She’s the one who moves first.
Kayla lifts her head, fingers still curled in my shirt, and I feel the shift immediately – the moment where instinct gives way to awareness. Her mouth curves, soft this time, affectionate in a way that hits me harder than the heat ever did.
“We need to go,” she murmurs.
I don’t let her pull back.
My hand stays firm at her waist, thumb pressing like I can anchor time if I hold her hard enough. Leaving her again – even for minutes – sets my teeth on edge. I just got her back. The thought of space between us feels like inviting fate to take another swing.
“They’ll notice,” she adds, quieter now. “If we don’t.”
I huff a breath through my nose, jaw tight. She watches me like she knows exactly what war is playing out in my head. Of course she does. She always reads me better than anyone else ever has.
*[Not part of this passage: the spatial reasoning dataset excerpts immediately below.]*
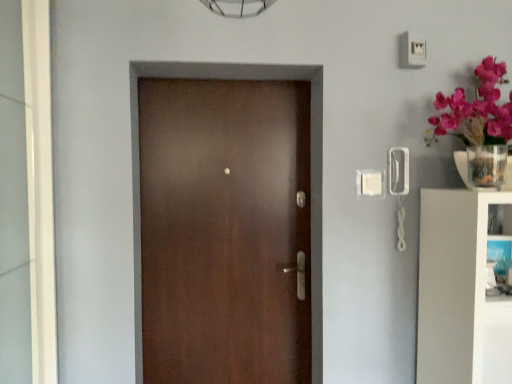
The width and height of the screenshot is (512, 384). Describe the element at coordinates (460, 291) in the screenshot. I see `white glossy bookshelf at right` at that location.

This screenshot has width=512, height=384. I want to click on white glossy bookshelf at right, so click(x=460, y=291).

What do you see at coordinates (26, 196) in the screenshot? I see `white glossy glass door at left` at bounding box center [26, 196].

Image resolution: width=512 pixels, height=384 pixels. In order to click on clear glass vase at upper right in this screenshot , I will do `click(486, 166)`.

Is point (443, 310) positioned after point (476, 146)?

No.

Identify the location of glass vase that is behind the white glossy bookshelf at right. This screenshot has width=512, height=384. (486, 166).

From the picture: From the image's perspective, does white glossy bookshelf at right appear lower than clear glass vase at upper right?

Yes, from the image's perspective, white glossy bookshelf at right is below clear glass vase at upper right.

From their relative heights in the image, would you say white glossy bookshelf at right is taller or shorter than clear glass vase at upper right?

white glossy bookshelf at right is taller than clear glass vase at upper right.

Can you confirm if white glossy bookshelf at right is thinner than satin brown door at center?

In fact, white glossy bookshelf at right might be wider than satin brown door at center.

Is the depth of white glossy bookshelf at right less than that of satin brown door at center?

Yes, white glossy bookshelf at right is closer to the viewer.

Based on the photo, is white glossy bookshelf at right taller or shorter than satin brown door at center?

Considering their sizes, white glossy bookshelf at right has less height than satin brown door at center.

Between clear glass vase at upper right and white glossy glass door at left, which one has more height?

Standing taller between the two is white glossy glass door at left.

I want to click on glass vase on the right of white glossy glass door at left, so click(x=486, y=166).

Is clear glass vase at upper right in contact with white glossy glass door at left?

There is a gap between clear glass vase at upper right and white glossy glass door at left.

From the picture: Does clear glass vase at upper right have a smaller size compared to white glossy glass door at left?

Yes.

Which is more to the left, clear glass vase at upper right or satin brown door at center?

satin brown door at center.

Locate an element on the screen. This screenshot has height=384, width=512. door behind the clear glass vase at upper right is located at coordinates (224, 231).

Which object is thinner, clear glass vase at upper right or satin brown door at center?

satin brown door at center.

What's the angular difference between clear glass vase at upper right and satin brown door at center's facing directions?

The angular difference between clear glass vase at upper right and satin brown door at center is 1.76 degrees.

Is white glossy glass door at left in front of or behind clear glass vase at upper right in the image?

In the image, white glossy glass door at left appears in front of clear glass vase at upper right.

Is white glossy glass door at left with clear glass vase at upper right?

No, white glossy glass door at left is not touching clear glass vase at upper right.

From a real-world perspective, is white glossy glass door at left on clear glass vase at upper right?

No.

Identify the location of glass door located below the clear glass vase at upper right (from the image's perspective). (26, 196).

What's the angular difference between white glossy glass door at left and white glossy bookshelf at right's facing directions?

white glossy glass door at left and white glossy bookshelf at right are facing 88.8 degrees away from each other.

Is white glossy bookshelf at right a part of white glossy glass door at left?

No, white glossy bookshelf at right is not a part of white glossy glass door at left.

Which object is wider, white glossy glass door at left or white glossy bookshelf at right?

white glossy bookshelf at right is wider.

Is white glossy glass door at left beside white glossy bookshelf at right?

white glossy glass door at left and white glossy bookshelf at right are clearly separated.

Relative to white glossy bookshelf at right, is clear glass vase at upper right in front or behind?

Clearly, clear glass vase at upper right is behind white glossy bookshelf at right.

Is clear glass vase at upper right touching white glossy bookshelf at right?

No, clear glass vase at upper right is not making contact with white glossy bookshelf at right.

From the picture: Which point is more distant from viewer, [502,150] or [450,196]?

The point [450,196] is farther from the camera.

Considering the sizes of objects clear glass vase at upper right and white glossy bookshelf at right in the image provided, who is smaller, clear glass vase at upper right or white glossy bookshelf at right?

clear glass vase at upper right is smaller.

I want to click on glass vase to the left of white glossy bookshelf at right, so click(486, 166).

I want to click on bookshelf lying below the satin brown door at center (from the image's perspective), so click(x=460, y=291).

Which object lies nearer to the anchor point white glossy bookshelf at right, clear glass vase at upper right or white glossy glass door at left?

clear glass vase at upper right is positioned closer to the anchor white glossy bookshelf at right.

From the image, which object appears to be nearer to white glossy glass door at left, satin brown door at center or white glossy bookshelf at right?

satin brown door at center.

Estimate the real-world distances between objects in this image. Which object is closer to white glossy bookshelf at right, white glossy glass door at left or satin brown door at center?

satin brown door at center lies closer to white glossy bookshelf at right than the other object.

From the image, which object appears to be nearer to satin brown door at center, white glossy glass door at left or white glossy bookshelf at right?

white glossy glass door at left lies closer to satin brown door at center than the other object.

Considering their positions, is white glossy bookshelf at right positioned closer to satin brown door at center than white glossy glass door at left?

white glossy glass door at left lies closer to satin brown door at center than the other object.

Based on their spatial positions, is white glossy bookshelf at right or satin brown door at center closer to clear glass vase at upper right?

white glossy bookshelf at right lies closer to clear glass vase at upper right than the other object.

Looking at the image, which one is located further to satin brown door at center, clear glass vase at upper right or white glossy bookshelf at right?

clear glass vase at upper right.

Considering their positions, is clear glass vase at upper right positioned further to white glossy bookshelf at right than satin brown door at center?

Based on the image, satin brown door at center appears to be further to white glossy bookshelf at right.

Find the location of a particular element. Image resolution: width=512 pixels, height=384 pixels. door between white glossy glass door at left and clear glass vase at upper right in the horizontal direction is located at coordinates (224, 231).

Identify the location of door between white glossy glass door at left and white glossy bookshelf at right from left to right. (224, 231).

In order to click on glass vase between white glossy glass door at left and white glossy bookshelf at right from left to right in this screenshot , I will do `click(486, 166)`.

Where is `glass vase between satin brown door at center and white glossy bookshelf at right`? This screenshot has height=384, width=512. glass vase between satin brown door at center and white glossy bookshelf at right is located at coordinates (486, 166).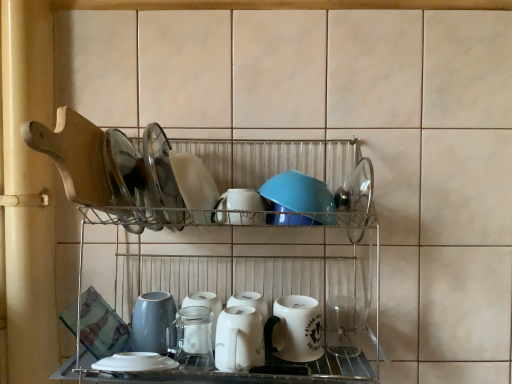
Question: Considering the relative sizes of metallic wire rack at center and white glossy mug at lower center in the image provided, is metallic wire rack at center shorter than white glossy mug at lower center?

Choices:
 (A) no
 (B) yes

Answer: (A)

Question: Is metallic wire rack at center outside white glossy mug at lower center?

Choices:
 (A) yes
 (B) no

Answer: (A)

Question: From a real-world perspective, is metallic wire rack at center physically above white glossy mug at lower center?

Choices:
 (A) yes
 (B) no

Answer: (A)

Question: From the image's perspective, is metallic wire rack at center below white glossy mug at lower center?

Choices:
 (A) no
 (B) yes

Answer: (A)

Question: From a real-world perspective, is metallic wire rack at center physically below white glossy mug at lower center?

Choices:
 (A) yes
 (B) no

Answer: (B)

Question: From the image's perspective, is metallic wire rack at center located above or below white glossy mug at lower center?

Choices:
 (A) below
 (B) above

Answer: (B)

Question: Considering the positions of metallic wire rack at center and white glossy mug at lower center in the image, is metallic wire rack at center bigger or smaller than white glossy mug at lower center?

Choices:
 (A) big
 (B) small

Answer: (A)

Question: Does point (300, 370) appear closer or farther from the camera than point (316, 352)?

Choices:
 (A) closer
 (B) farther

Answer: (A)

Question: Is metallic wire rack at center wider or thinner than white glossy mug at lower center?

Choices:
 (A) wide
 (B) thin

Answer: (A)

Question: Do you think metallic wire rack at center is within white glossy plate at center, arranged as the fourth tableware when ordered from the bottom, or outside of it?

Choices:
 (A) inside
 (B) outside

Answer: (B)

Question: Considering their positions, is metallic wire rack at center located in front of or behind white glossy plate at center, which appears as the first tableware when viewed from the top?

Choices:
 (A) front
 (B) behind

Answer: (A)

Question: In terms of width, does metallic wire rack at center look wider or thinner when compared to white glossy plate at center, which appears as the first tableware when viewed from the top?

Choices:
 (A) thin
 (B) wide

Answer: (B)

Question: Is metallic wire rack at center taller or shorter than white glossy plate at center, which appears as the first tableware when viewed from the top?

Choices:
 (A) short
 (B) tall

Answer: (B)

Question: From a real-world perspective, is white glossy kettle at center, the fourth tableware positioned from the top, physically located above or below white glossy plate at center, arranged as the fourth tableware when ordered from the bottom?

Choices:
 (A) above
 (B) below

Answer: (B)

Question: Is white glossy kettle at center, marked as the 1th tableware in a bottom-to-top arrangement, bigger or smaller than white glossy plate at center, arranged as the fourth tableware when ordered from the bottom?

Choices:
 (A) big
 (B) small

Answer: (B)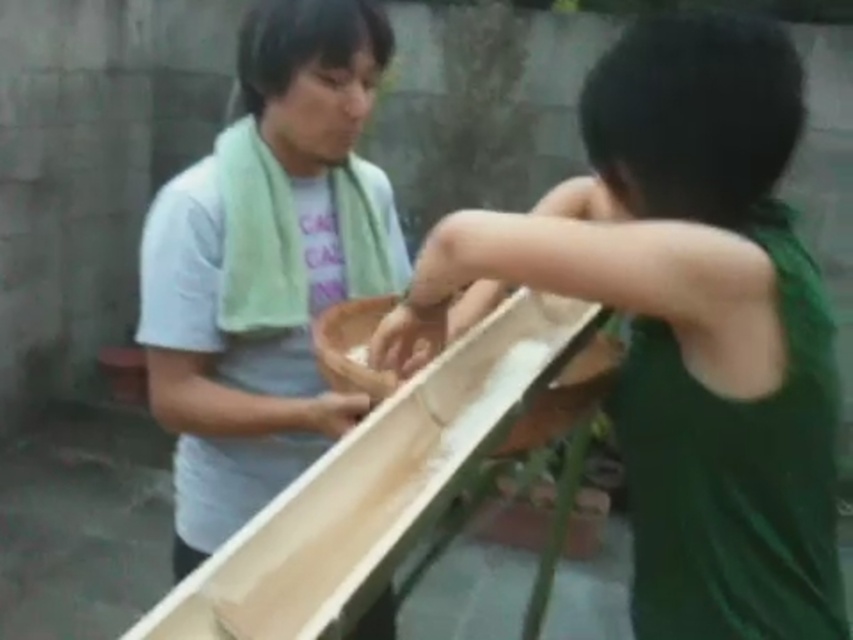
Is green fabric shirt at right wider than smooth wooden trough at center?

Yes.

Does green fabric shirt at right appear over smooth wooden trough at center?

Yes.

Who is more distant from viewer, (634, 321) or (416, 422)?

Point (634, 321)

I want to click on green fabric shirt at right, so click(x=683, y=323).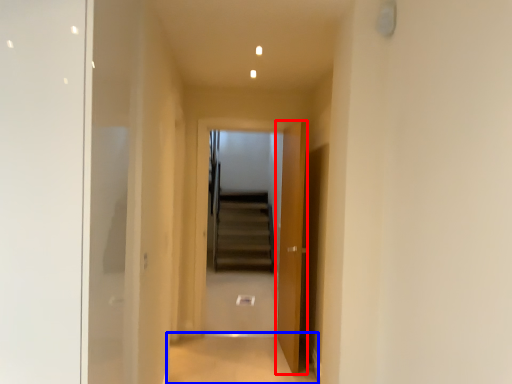
Question: Which point is further to the camera, door (highlighted by a red box) or path (highlighted by a blue box)?

Choices:
 (A) door
 (B) path

Answer: (A)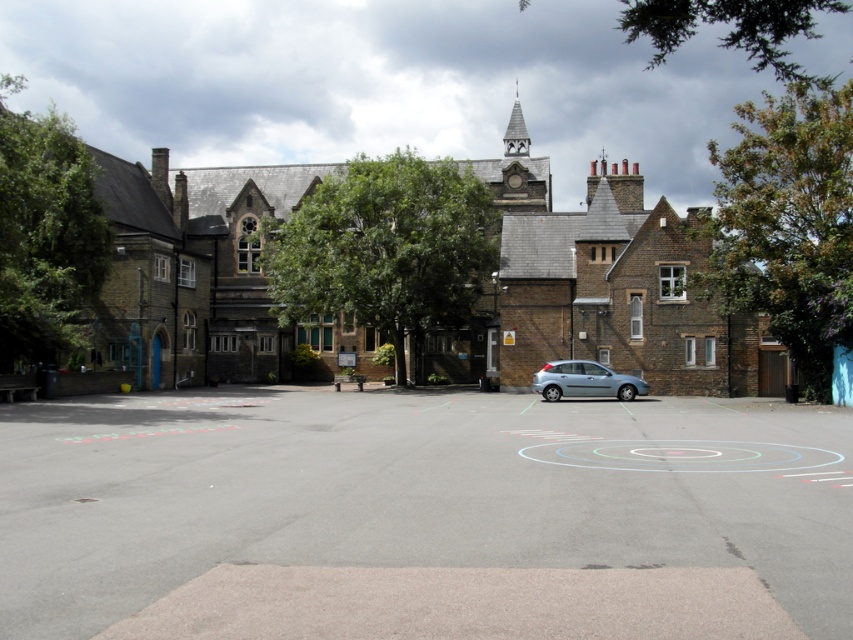
Question: Is green leafy tree at upper right to the right of green leafy tree at upper center from the viewer's perspective?

Choices:
 (A) yes
 (B) no

Answer: (A)

Question: Which point is farther to the camera?

Choices:
 (A) (15, 326)
 (B) (438, 492)
 (C) (337, 184)

Answer: (C)

Question: Which point is farther to the camera?

Choices:
 (A) (743, 180)
 (B) (514, 112)

Answer: (B)

Question: Can you confirm if satin silver car at center is positioned to the left of wooden spire at upper center?

Choices:
 (A) yes
 (B) no

Answer: (A)

Question: Based on their relative distances, which object is nearer to the green leafy tree at upper right?

Choices:
 (A) satin silver car at center
 (B) green leafy tree at left
 (C) green leafy tree at upper center

Answer: (A)

Question: Observing the image, what is the correct spatial positioning of green leafy tree at center in reference to satin silver car at center?

Choices:
 (A) below
 (B) above

Answer: (B)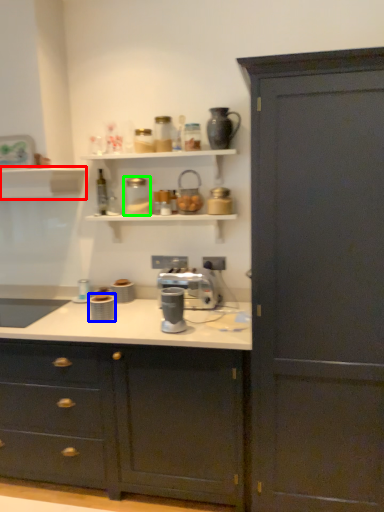
Question: Which object is positioned farthest from shelf (highlighted by a red box)? Select from appliance (highlighted by a blue box) and appliance (highlighted by a green box).

Choices:
 (A) appliance
 (B) appliance

Answer: (A)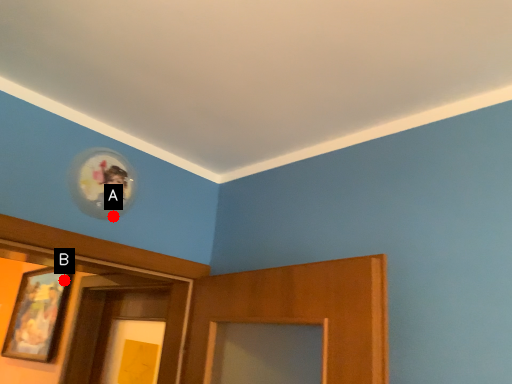
Question: Two points are circled on the image, labeled by A and B beside each circle. Which point is closer to the camera?

Choices:
 (A) A is closer
 (B) B is closer

Answer: (A)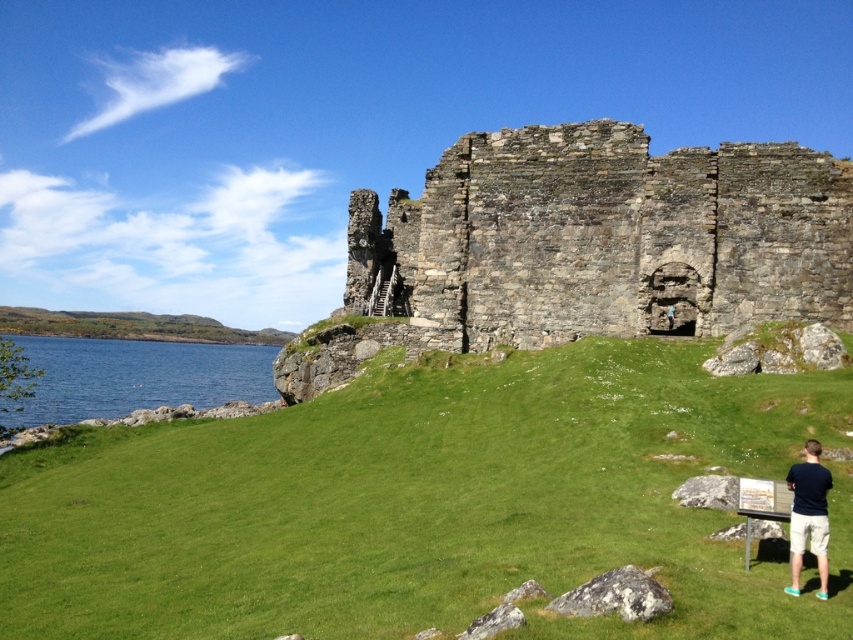
You are standing at the base of the rustic stone castle at center and want to walk to the viewpoint located 200 feet away. Can you reach the viewpoint without leaving the immediate area around the castle?

The rustic stone castle at center and viewer are 197.86 feet apart from each other, so yes, you can reach the viewpoint as the distance is slightly less than 200 feet.

Consider the image. You are a photographer positioned at the rustic stone castle at center and want to capture the dark blue shirt at lower right in your shot. Since you can only focus on one subject at a time, which subject should you focus on first to ensure it appears sharp in the photo?

You should focus on the rustic stone castle at center first because it is closer to you than the dark blue shirt at lower right, ensuring it will be sharp while the background subject may appear slightly blurred.

Consider the image. You are standing at the base of the green grassy hill at left and want to walk to the green grassy at center. Which direction should you move relative to the hill?

You should move downward towards the green grassy at center since it is positioned under the green grassy hill at left, indicating it is lower in elevation.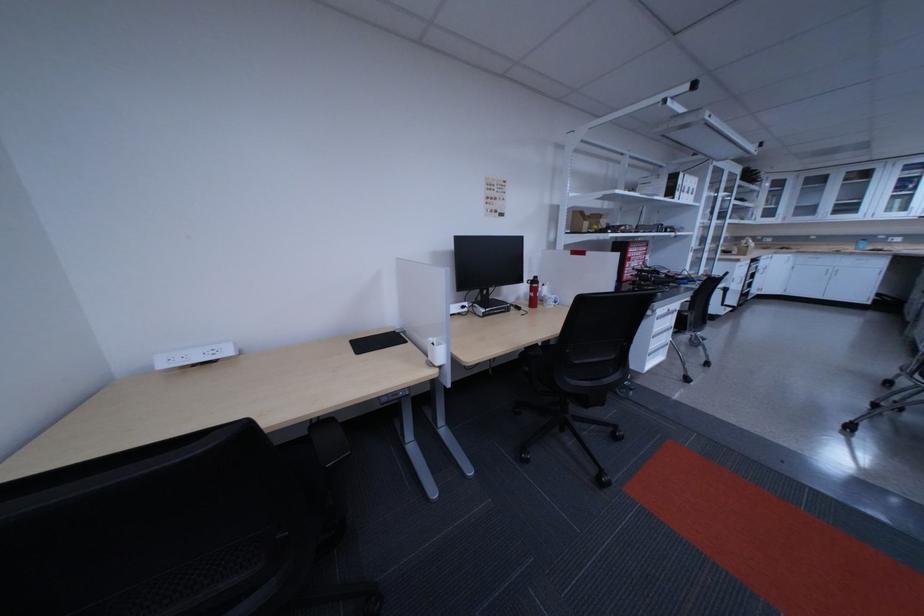
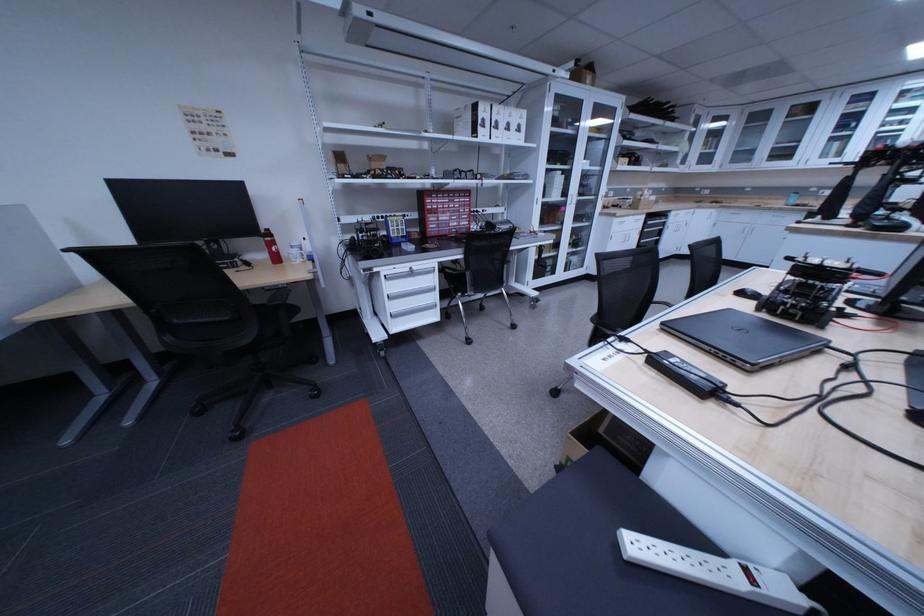
Find the pixel in the second image that matches point 861,262 in the first image.

(779, 220)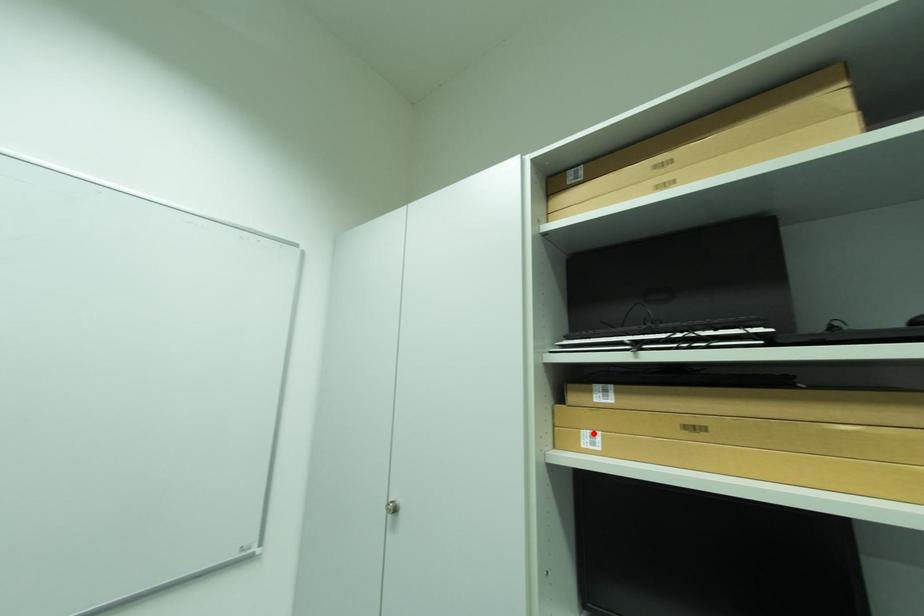
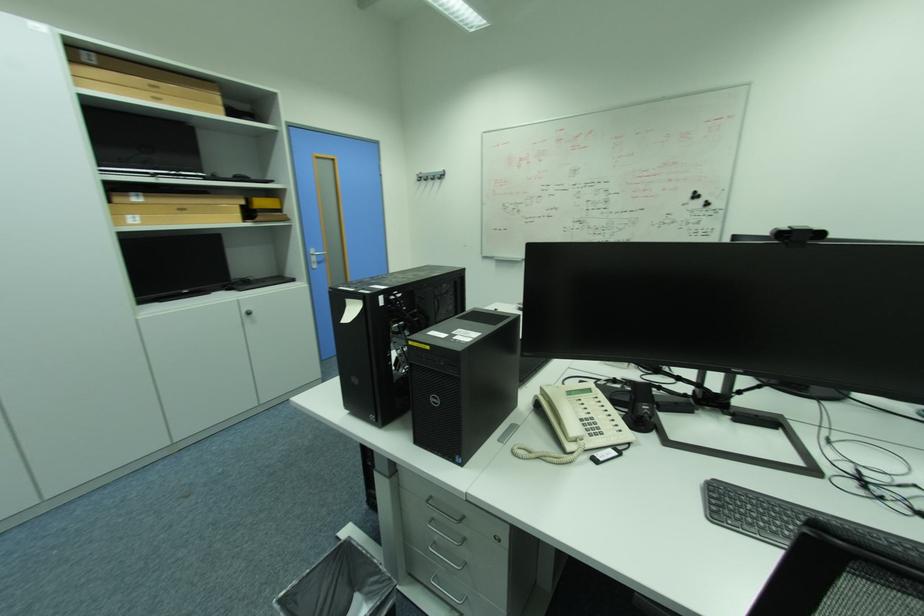
Find the pixel in the second image that matches the highlighted location in the first image.

(136, 217)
She leans in before I can argue and kisses me.
Not desperate. Not hungry.
Sure.
Her mouth presses to mine with a promise baked right into it, slow and grounding, like she’s sealing something in place instead of taking it away. My grip tightens reflexively, but she just hums softly and kisses me again, longer this time, coaxing instead of challenging.
“I’m fine,” she whispers against my lips. “I swear. Go. I’ll be right behind you.”
I search her face – really look this time. No fear. No fracture. Just that familiar, infuriating calm she gets when she’s already decided how this ends.
“You’ll see me in a minute,” she adds, brushing her thumb along my jaw. “Scout’s honour.”
That earns a low breath of a laugh from me despite myself.
Reluctantly, I ease my hold. Not fully. Never fully. My hands slide down her arms like I’m memorising the shape of her one last time, just in case.
She steps back, already turning, already moving like she knows I’ll follow orders better if she doesn’t give me time to change my mind.
One last look over her shoulder.
One last smile – sharp, confident, alive.
Then she slips away, footsteps light as she heads for the elevator, disappearing just as the doors slide shut.
The space she leaves behind feels wrong. Empty. Charged.
I square my shoulders, force my body to obey, and head the other way – toward the others, toward noise and movement and the illusion of normal.
Behind me, somewhere deep in the building, systems hum and shift.
Something big is about to wake up.
And I already know – whatever happens next, I’m not losing her again.
Not ever.
CONSEQUENCES ARE CONTAGIOUS
Psycho - Anne-Marie x Aitch
Kookaburra
The lift doors open and the air changes – pressurised, charged, like the whole building is inhaling before a scream. Somewhere in the maze of corridors, something big and metal slams shut. The facility is finally realising what I’ve done.